*** Records for the task Section Begins ***

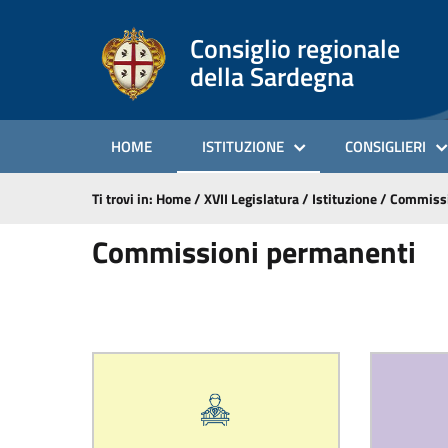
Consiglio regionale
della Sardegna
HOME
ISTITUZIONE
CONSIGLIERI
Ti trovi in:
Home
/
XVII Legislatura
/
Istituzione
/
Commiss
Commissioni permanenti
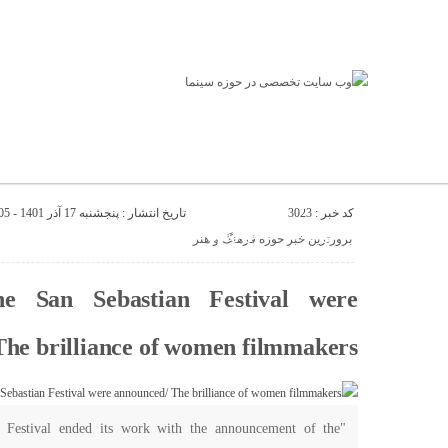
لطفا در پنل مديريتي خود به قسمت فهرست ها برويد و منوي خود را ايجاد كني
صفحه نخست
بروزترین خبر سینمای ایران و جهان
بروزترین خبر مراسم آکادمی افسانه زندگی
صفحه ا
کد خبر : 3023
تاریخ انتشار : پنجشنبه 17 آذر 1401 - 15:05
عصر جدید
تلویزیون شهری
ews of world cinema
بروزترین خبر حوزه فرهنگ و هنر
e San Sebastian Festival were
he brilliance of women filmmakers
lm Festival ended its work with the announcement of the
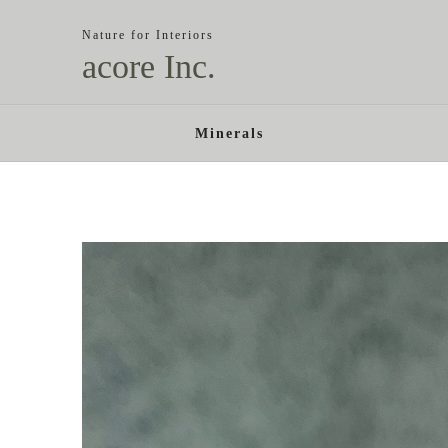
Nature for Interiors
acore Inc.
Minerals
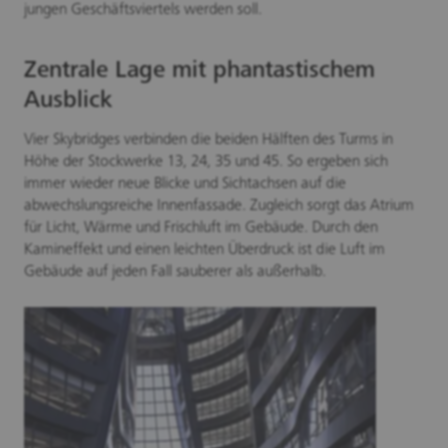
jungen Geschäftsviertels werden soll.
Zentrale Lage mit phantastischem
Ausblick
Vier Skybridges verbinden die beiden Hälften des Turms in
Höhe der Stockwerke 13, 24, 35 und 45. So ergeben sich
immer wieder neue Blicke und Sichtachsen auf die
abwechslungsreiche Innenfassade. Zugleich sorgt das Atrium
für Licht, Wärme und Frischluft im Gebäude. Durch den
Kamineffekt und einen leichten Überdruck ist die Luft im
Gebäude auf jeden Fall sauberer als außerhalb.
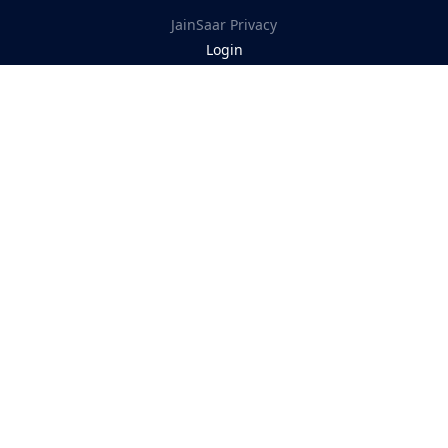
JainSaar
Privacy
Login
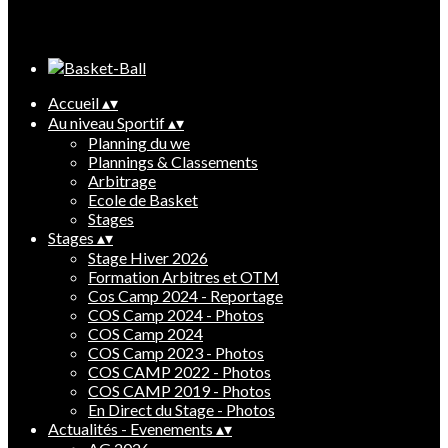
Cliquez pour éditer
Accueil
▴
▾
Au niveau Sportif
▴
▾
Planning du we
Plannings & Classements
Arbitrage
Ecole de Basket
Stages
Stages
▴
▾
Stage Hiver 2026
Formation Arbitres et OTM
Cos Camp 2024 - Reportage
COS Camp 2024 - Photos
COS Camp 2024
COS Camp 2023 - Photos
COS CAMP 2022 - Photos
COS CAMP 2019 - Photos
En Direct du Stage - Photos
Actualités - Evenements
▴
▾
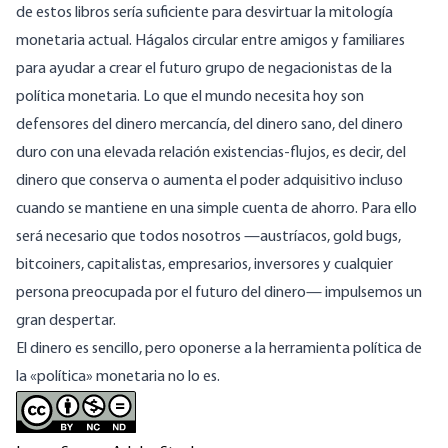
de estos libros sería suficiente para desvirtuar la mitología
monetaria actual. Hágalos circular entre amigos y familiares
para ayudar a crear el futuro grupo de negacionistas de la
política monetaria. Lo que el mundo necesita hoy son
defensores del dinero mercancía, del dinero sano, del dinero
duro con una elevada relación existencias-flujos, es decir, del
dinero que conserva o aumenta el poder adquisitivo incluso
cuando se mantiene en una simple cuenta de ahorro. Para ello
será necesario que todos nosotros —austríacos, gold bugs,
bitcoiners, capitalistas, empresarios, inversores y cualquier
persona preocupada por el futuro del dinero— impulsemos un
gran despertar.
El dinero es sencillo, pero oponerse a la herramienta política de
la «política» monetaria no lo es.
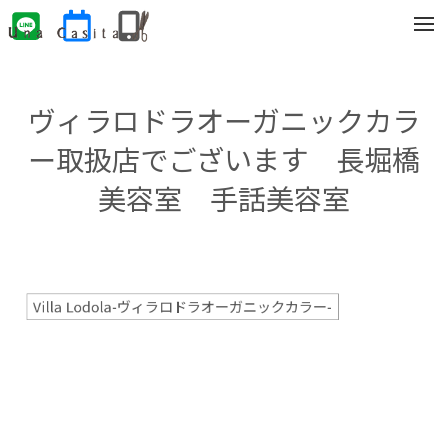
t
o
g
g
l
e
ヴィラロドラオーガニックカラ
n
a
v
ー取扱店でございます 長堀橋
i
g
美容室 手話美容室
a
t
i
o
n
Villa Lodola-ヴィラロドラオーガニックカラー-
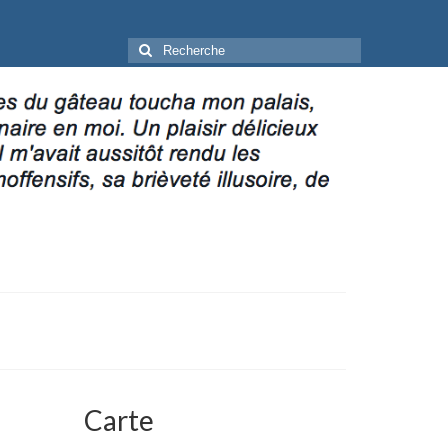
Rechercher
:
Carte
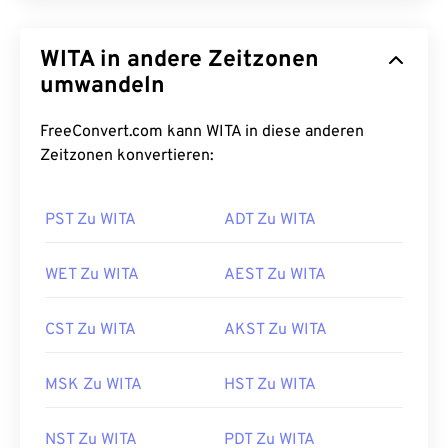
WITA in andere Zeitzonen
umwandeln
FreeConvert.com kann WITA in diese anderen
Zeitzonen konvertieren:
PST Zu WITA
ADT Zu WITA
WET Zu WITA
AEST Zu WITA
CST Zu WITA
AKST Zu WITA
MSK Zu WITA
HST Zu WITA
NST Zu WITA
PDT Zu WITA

*** Records for the task Section Ends ***

Set apart and copy each line of the records that holds the word "Gebäude".

für Licht, Wärme und Frischluft im Gebäude. Durch den
Gebäude auf jeden Fall sauberer als außerhalb.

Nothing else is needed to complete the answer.